[Opening Data records section]

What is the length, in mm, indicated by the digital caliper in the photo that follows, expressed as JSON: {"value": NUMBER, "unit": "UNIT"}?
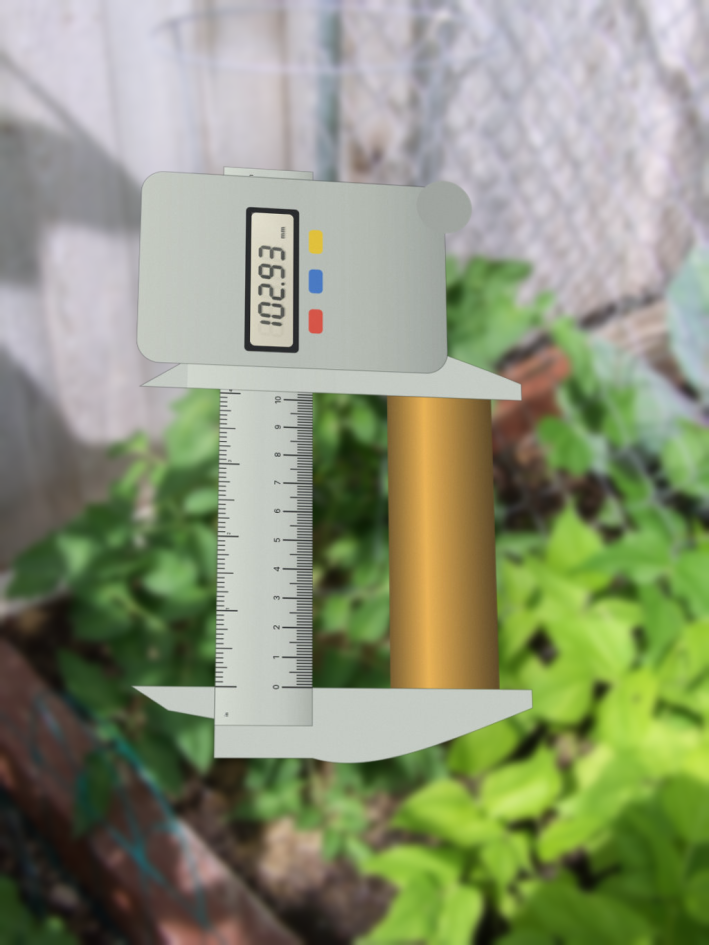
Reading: {"value": 102.93, "unit": "mm"}
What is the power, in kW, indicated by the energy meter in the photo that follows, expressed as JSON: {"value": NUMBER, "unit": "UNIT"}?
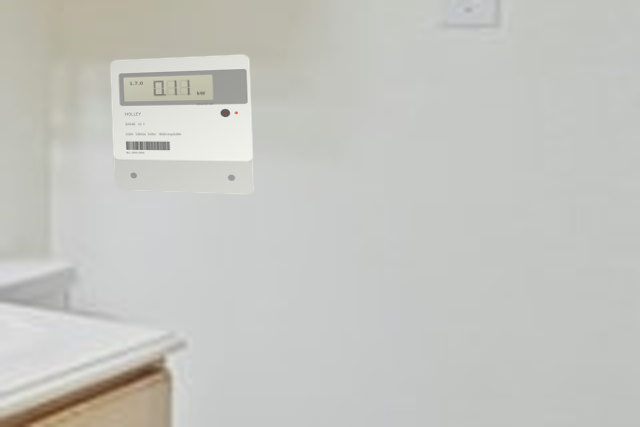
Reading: {"value": 0.11, "unit": "kW"}
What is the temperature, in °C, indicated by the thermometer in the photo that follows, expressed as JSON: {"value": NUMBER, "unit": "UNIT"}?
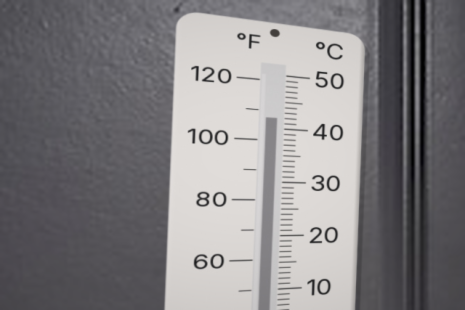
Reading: {"value": 42, "unit": "°C"}
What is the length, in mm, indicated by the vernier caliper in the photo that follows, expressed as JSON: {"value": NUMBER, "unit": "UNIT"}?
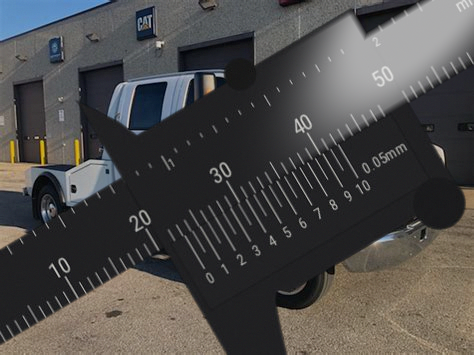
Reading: {"value": 23.2, "unit": "mm"}
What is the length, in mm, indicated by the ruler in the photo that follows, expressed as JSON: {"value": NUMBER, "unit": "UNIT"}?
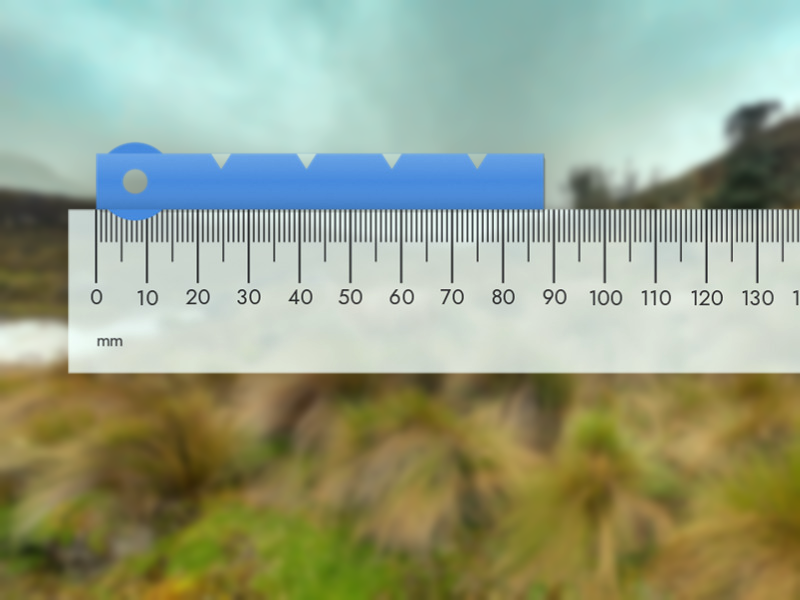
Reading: {"value": 88, "unit": "mm"}
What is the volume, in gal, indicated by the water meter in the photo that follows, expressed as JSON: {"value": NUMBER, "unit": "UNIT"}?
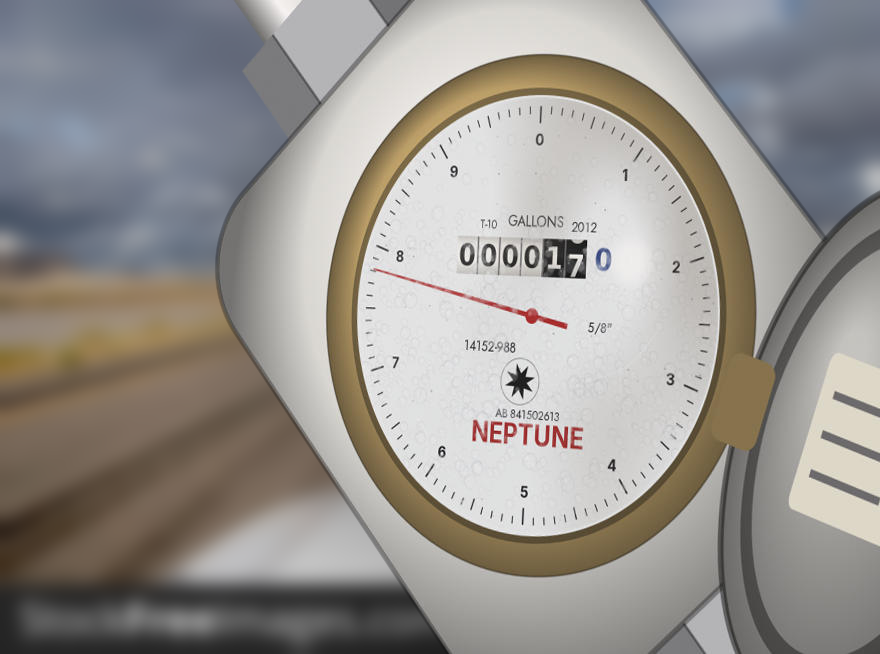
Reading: {"value": 167.8, "unit": "gal"}
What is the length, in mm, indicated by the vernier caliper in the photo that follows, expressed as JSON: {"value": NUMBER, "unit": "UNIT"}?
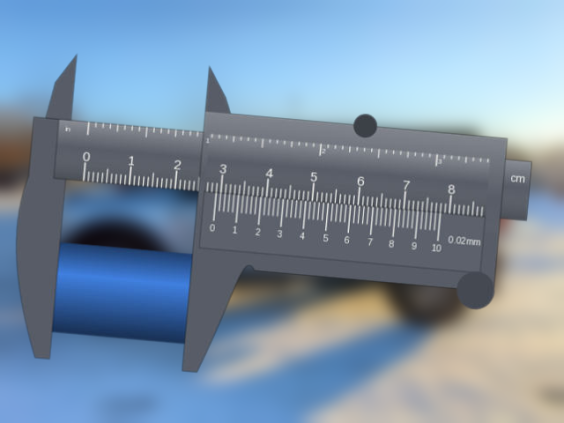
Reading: {"value": 29.0, "unit": "mm"}
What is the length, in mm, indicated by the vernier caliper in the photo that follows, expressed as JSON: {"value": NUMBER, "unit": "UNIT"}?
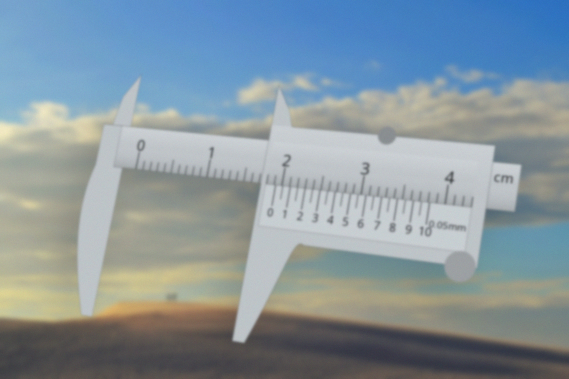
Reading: {"value": 19.2, "unit": "mm"}
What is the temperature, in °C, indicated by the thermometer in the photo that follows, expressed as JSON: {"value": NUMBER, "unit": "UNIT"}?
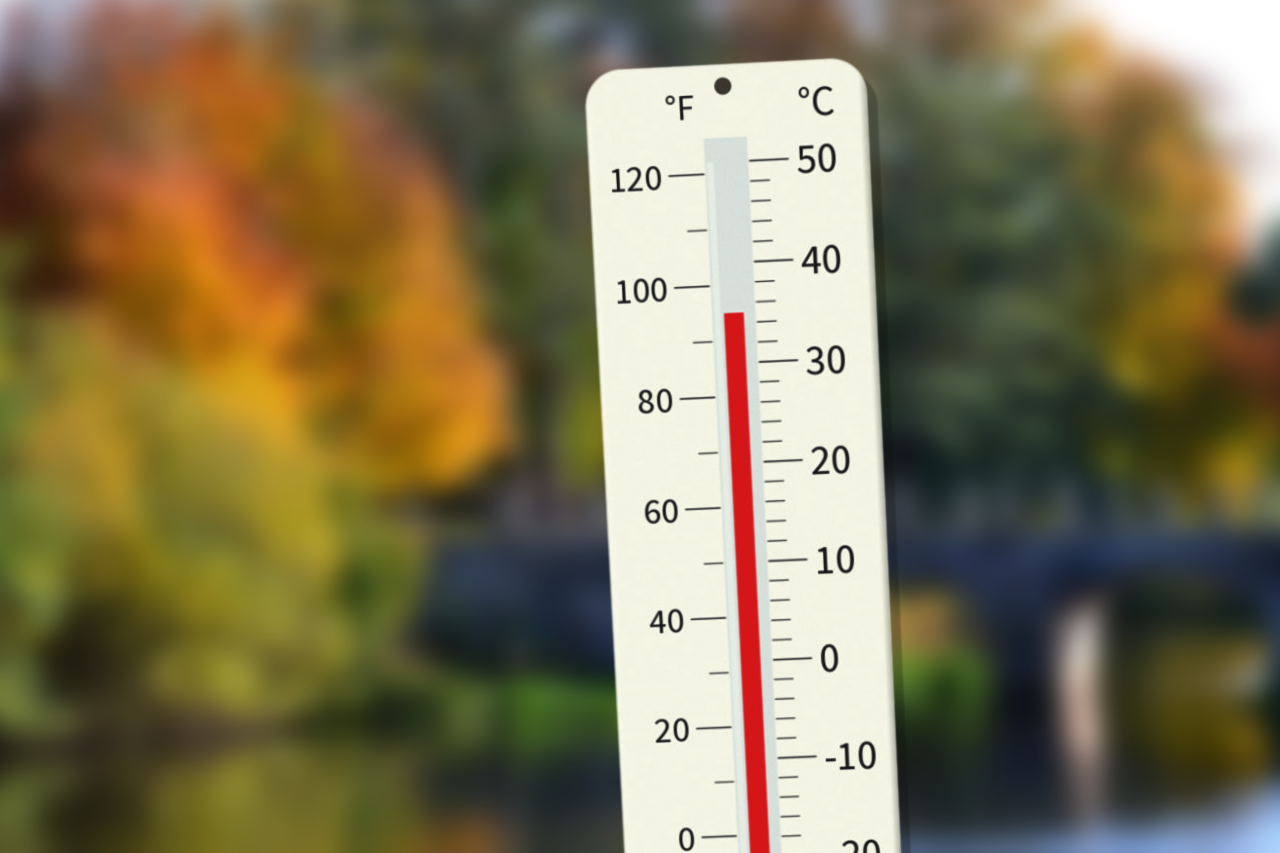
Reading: {"value": 35, "unit": "°C"}
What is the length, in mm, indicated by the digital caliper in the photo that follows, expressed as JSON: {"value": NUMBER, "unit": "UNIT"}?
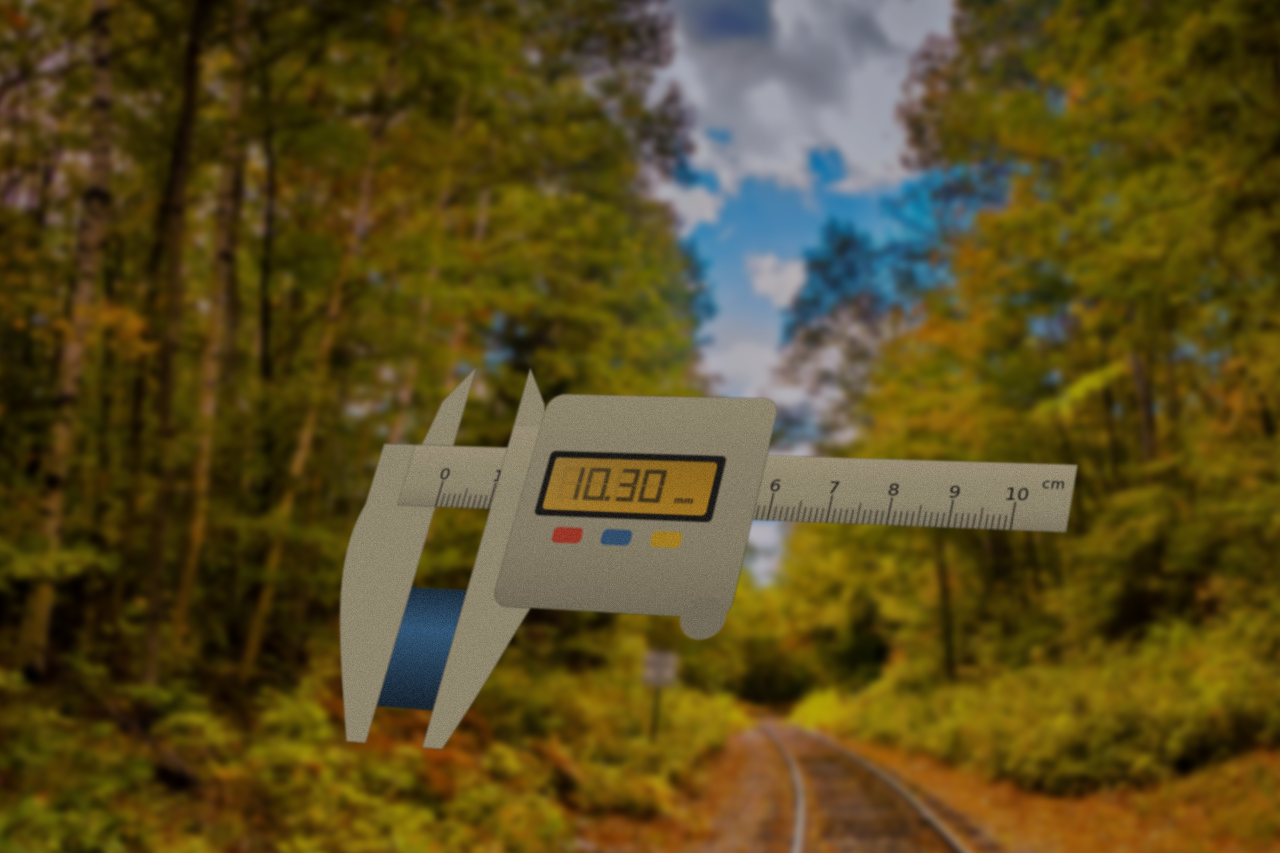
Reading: {"value": 10.30, "unit": "mm"}
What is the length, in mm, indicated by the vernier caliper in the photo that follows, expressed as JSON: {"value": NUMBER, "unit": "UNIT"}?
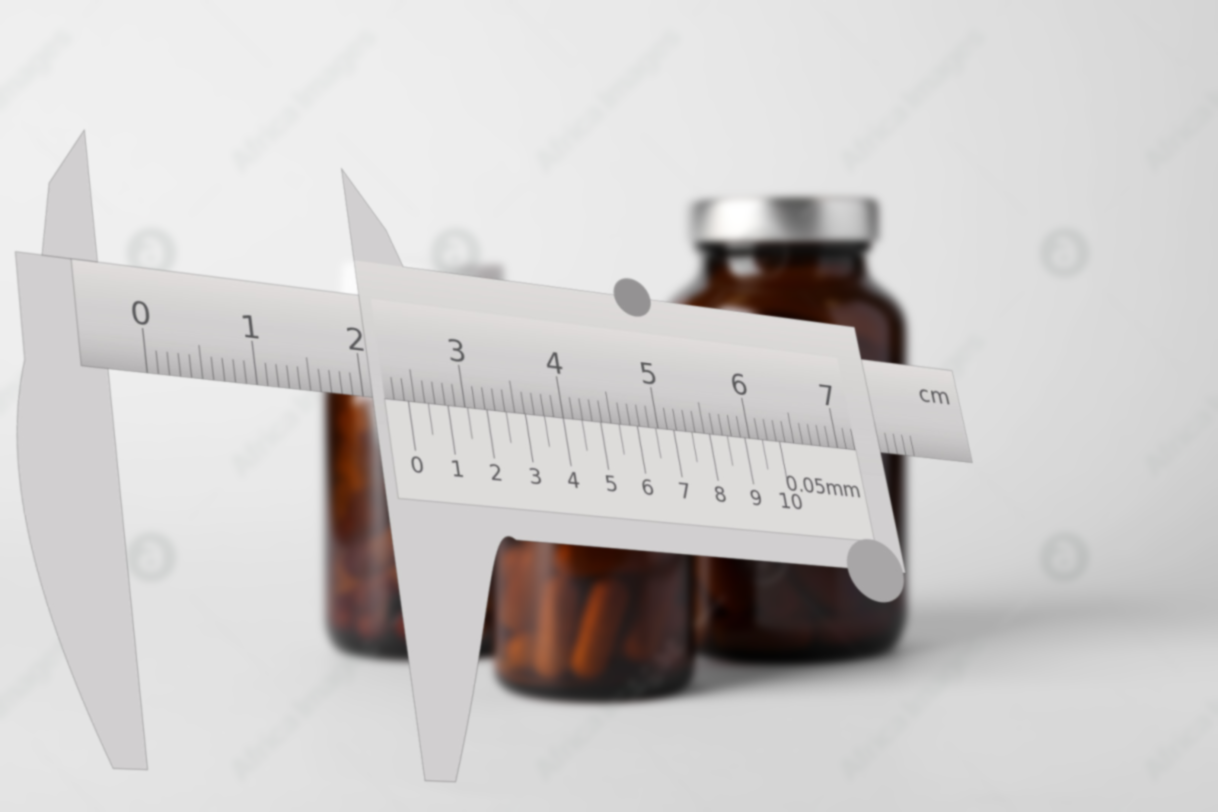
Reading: {"value": 24.4, "unit": "mm"}
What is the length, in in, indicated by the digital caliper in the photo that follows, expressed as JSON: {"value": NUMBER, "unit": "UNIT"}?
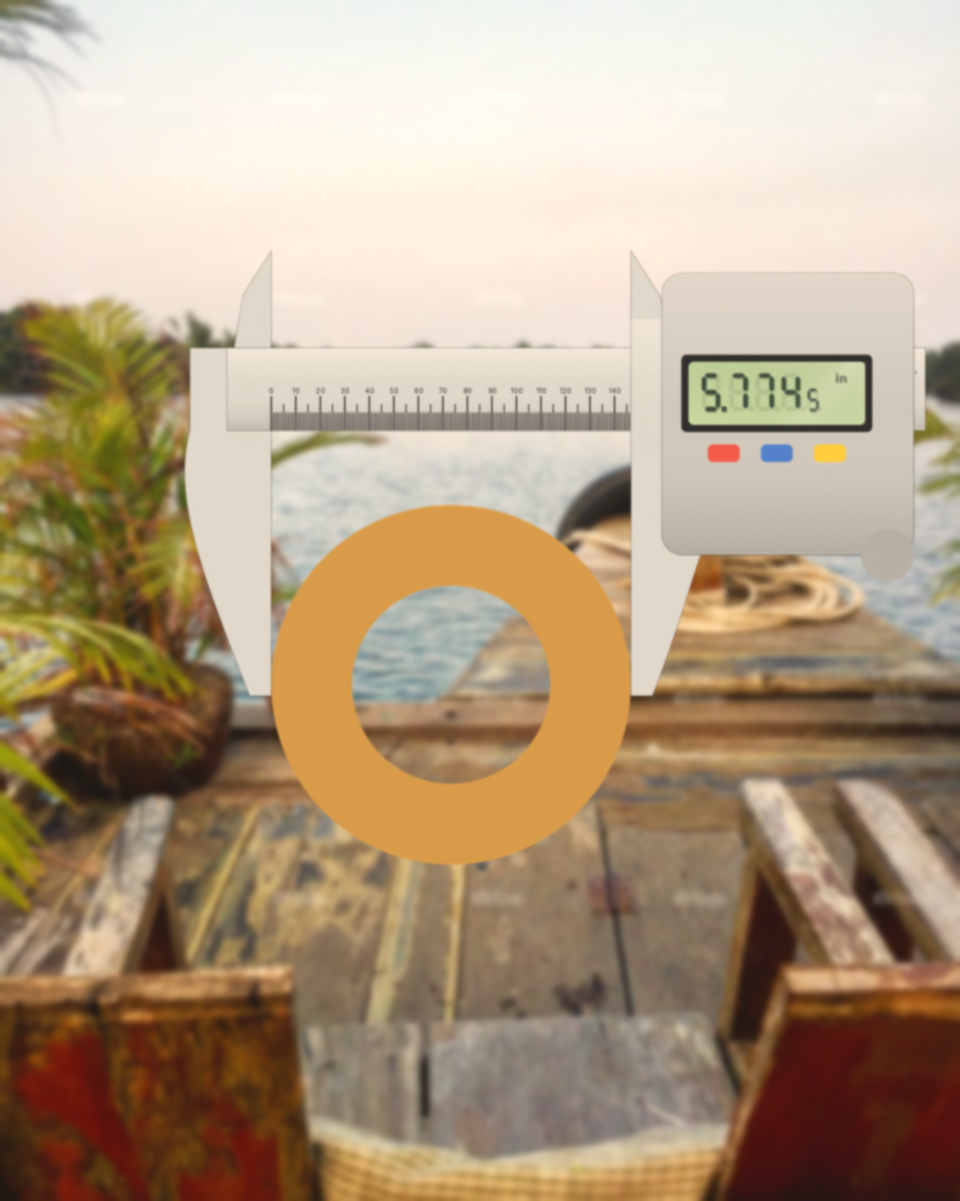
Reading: {"value": 5.7745, "unit": "in"}
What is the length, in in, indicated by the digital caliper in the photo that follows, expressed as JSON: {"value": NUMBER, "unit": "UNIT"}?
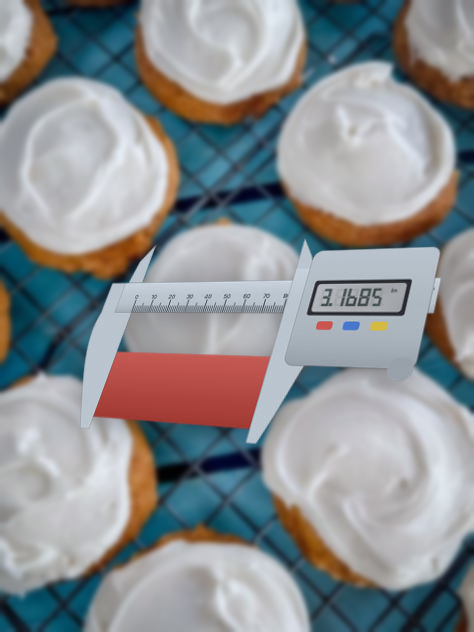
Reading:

[Closing Data records section]

> _What you are asked to do_
Repeat the part of the entries above that opens with the line containing "What is the power, in" and runs through the end of the entries, both ends included. Leave the pictures out of your answer.

> _Output of the task_
What is the power, in kW, indicated by the energy meter in the photo that follows, expressed as JSON: {"value": NUMBER, "unit": "UNIT"}?
Reading: {"value": 0.11, "unit": "kW"}
What is the temperature, in °C, indicated by the thermometer in the photo that follows, expressed as JSON: {"value": NUMBER, "unit": "UNIT"}?
Reading: {"value": 42, "unit": "°C"}
What is the length, in mm, indicated by the vernier caliper in the photo that follows, expressed as JSON: {"value": NUMBER, "unit": "UNIT"}?
Reading: {"value": 23.2, "unit": "mm"}
What is the length, in mm, indicated by the ruler in the photo that follows, expressed as JSON: {"value": NUMBER, "unit": "UNIT"}?
Reading: {"value": 88, "unit": "mm"}
What is the volume, in gal, indicated by the water meter in the photo that follows, expressed as JSON: {"value": NUMBER, "unit": "UNIT"}?
Reading: {"value": 167.8, "unit": "gal"}
What is the length, in mm, indicated by the vernier caliper in the photo that follows, expressed as JSON: {"value": NUMBER, "unit": "UNIT"}?
Reading: {"value": 29.0, "unit": "mm"}
What is the length, in mm, indicated by the vernier caliper in the photo that follows, expressed as JSON: {"value": NUMBER, "unit": "UNIT"}?
Reading: {"value": 19.2, "unit": "mm"}
What is the temperature, in °C, indicated by the thermometer in the photo that follows, expressed as JSON: {"value": NUMBER, "unit": "UNIT"}?
Reading: {"value": 35, "unit": "°C"}
What is the length, in mm, indicated by the digital caliper in the photo that follows, expressed as JSON: {"value": NUMBER, "unit": "UNIT"}?
Reading: {"value": 10.30, "unit": "mm"}
What is the length, in mm, indicated by the vernier caliper in the photo that follows, expressed as JSON: {"value": NUMBER, "unit": "UNIT"}?
Reading: {"value": 24.4, "unit": "mm"}
What is the length, in in, indicated by the digital caliper in the photo that follows, expressed as JSON: {"value": NUMBER, "unit": "UNIT"}?
Reading: {"value": 5.7745, "unit": "in"}
What is the length, in in, indicated by the digital caliper in the photo that follows, expressed as JSON: {"value": NUMBER, "unit": "UNIT"}?
Reading:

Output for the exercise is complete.